Blog¶

Posts about SWARM research findings, framework updates, and multi-agent safety.

March 2026¶

Mar 19 — Halving the Entry Fee Breaks Screening Completely. Here's the Phase Transition. Governance Evaluation

We used agent-lens to run forked experiments across three governance regimes. Halving signing costs flips infiltration from 0% to 100% --- a sharp phase transition confirming Spence signaling theory. Screening is structurally perfect (zero variance across seeds) but economically fragile (welfare CV = 3.9).

Mar 16 — SimWorld's Delivery Agents Look Profitable. They're Also Adversely Selected. Governance Evaluation

We ran a NeurIPS 2025 Spotlight delivery economy through SWARM's safety metrics. Profit says everything is fine. Adverse selection says 17% of high-value orders go to low-reputation agents. Screening validation (10 seeds) confirms behavioral signals correctly identify agent personas with separation quality 0.750.

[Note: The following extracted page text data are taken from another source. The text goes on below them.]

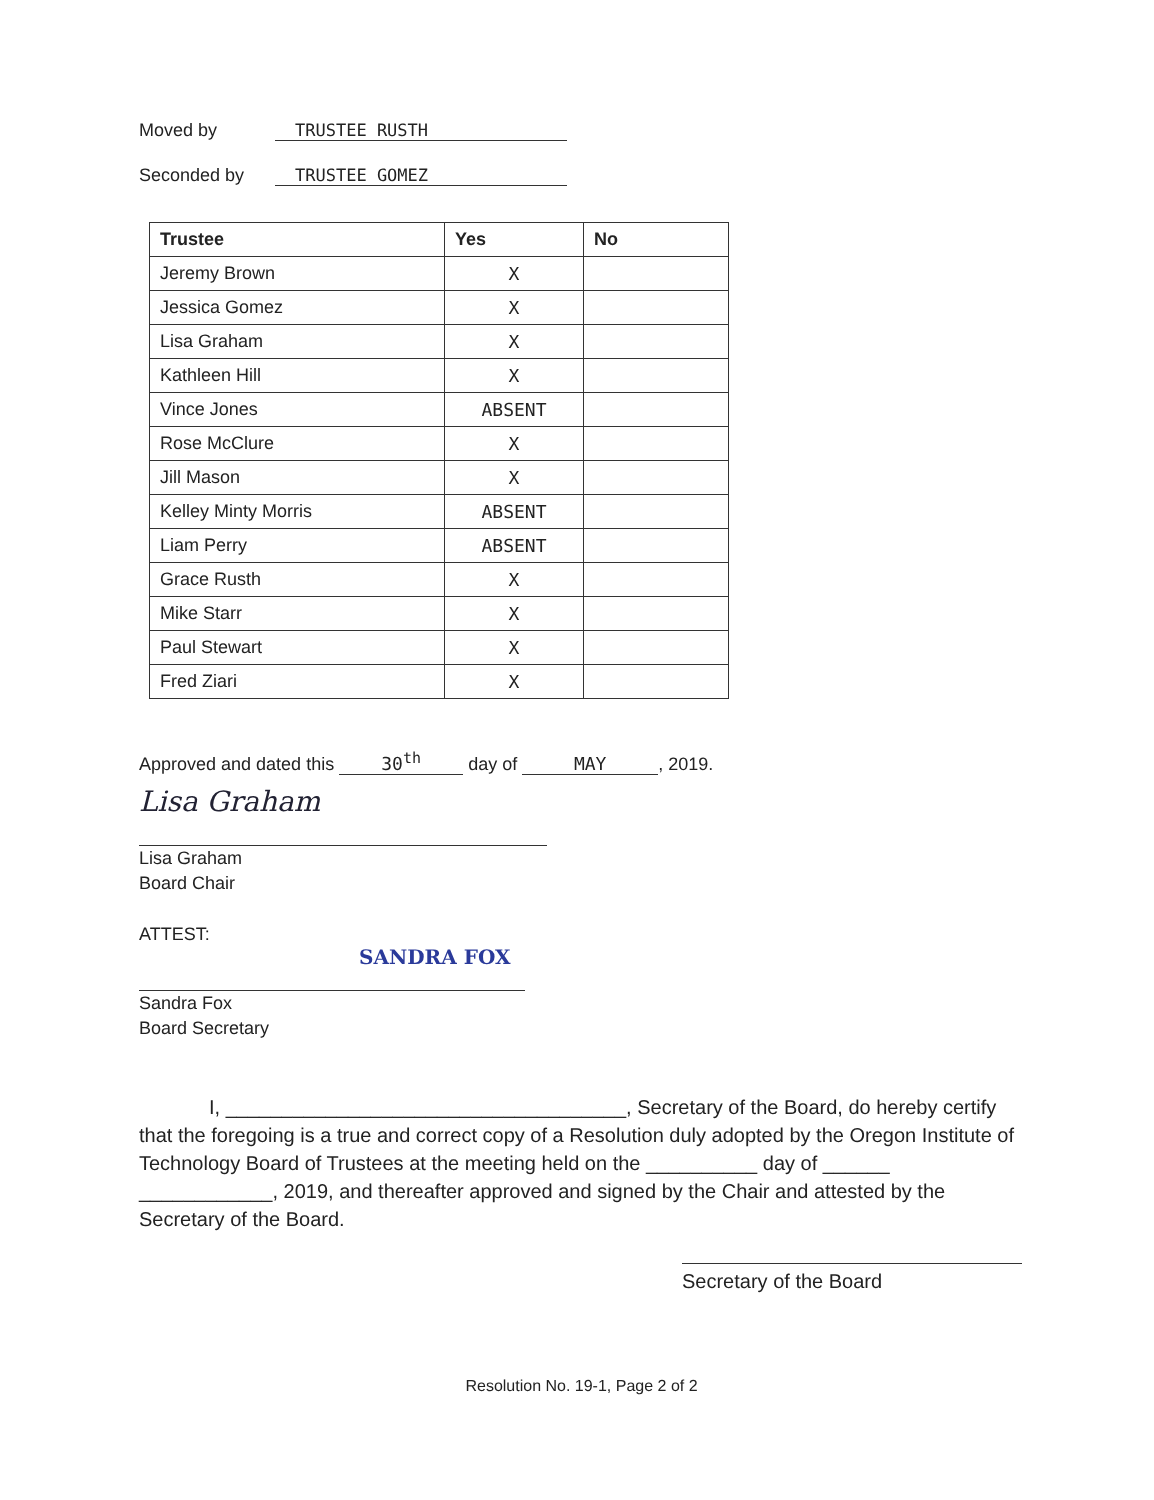Moved by TRUSTEE RUSTH
Seconded by TRUSTEE GOMEZ
| Trustee | Yes | No |
| --- | --- | --- |
| Jeremy Brown | X | |
| Jessica Gomez | X | |
| Lisa Graham | X | |
| Kathleen Hill | X | |
| Vince Jones | ABSENT | |
| Rose McClure | X | |
| Jill Mason | X | |
| Kelley Minty Morris | ABSENT | |
| Liam Perry | ABSENT | |
| Grace Rusth | X | |
| Mike Starr | X | |
| Paul Stewart | X | |
| Fred Ziari | X | |
Approved and dated this 30<sup>th</sup> day of MAY, 2019.
Lisa Graham
Lisa Graham
Board Chair
ATTEST:
SANDRA FOX
Sandra Fox
Board Secretary
I, ____________________________________, Secretary of the Board, do hereby certify that the foregoing is a true and correct copy of a Resolution duly adopted by the Oregon Institute of Technology Board of Trustees at the meeting held on the __________ day of ______ ____________, 2019, and thereafter approved and signed by the Chair and attested by the Secretary of the Board.
Secretary of the Board
Resolution No. 19-1, Page 2 of 2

Mar 9 — Why Agent Infrastructure Could Be a $10B Category Theory Governance

A market thesis for agent infrastructure plus a concrete research stack for the category: workload benchmarks, orchestration patterns, eval/safety layers, controlled evolution loops, and reproducible reporting standards.

Mar 4 — The Shape of the Capability–Safety Frontier (and How Screening Bends It) Governance Theory

1,400 benchmark runs trace the Pareto frontier across four task types. Allocation barely suffers under governance; long-horizon tasks collapse (100% → 36% completion). Tight governance produces bimodal outcomes — either full success or total failure. A screening protocol that differentiates governance by agent trust pushes the frontier outward, improving 5th-percentile tail risk by up to 70 percentage points.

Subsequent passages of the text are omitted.